▶ **Task requirements**
Quote every line below word for word, leaving out the pictures.

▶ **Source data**
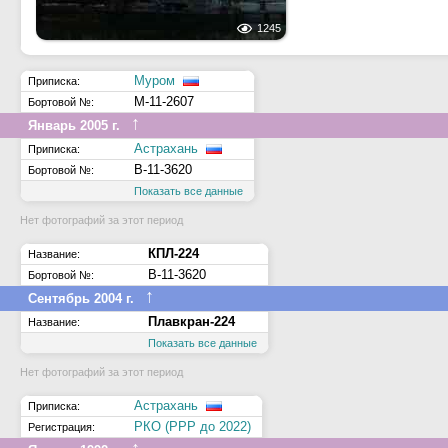
1245
Муром
Приписка:
М-11-2607
Бортовой №:
↑
Январь 2005 г.
Астрахань
Приписка:
В-11-3620
Бортовой №:
Показать все данные
Нет фотографий за этот период
КПЛ-224
Название:
В-11-3620
Бортовой №:
↑
Сентябрь 2004 г.
Плавкран-224
Название:
Показать все данные
Нет фотографий за этот период
Астрахань
Приписка:
РКО (РРР до 2022)
Регистрация:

▶ **Response to this task**
1245
Муром
Приписка:
М-11-2607
Бортовой №:
↑
Январь 2005 г.
Астрахань
Приписка:
В-11-3620
Бортовой №:
Показать все данные
Нет фотографий за этот период
КПЛ-224
Название:
В-11-3620
Бортовой №:
↑
Сентябрь 2004 г.
Плавкран-224
Название:
Показать все данные
Нет фотографий за этот период
Астрахань
Приписка:
РКО (РРР до 2022)
Регистрация:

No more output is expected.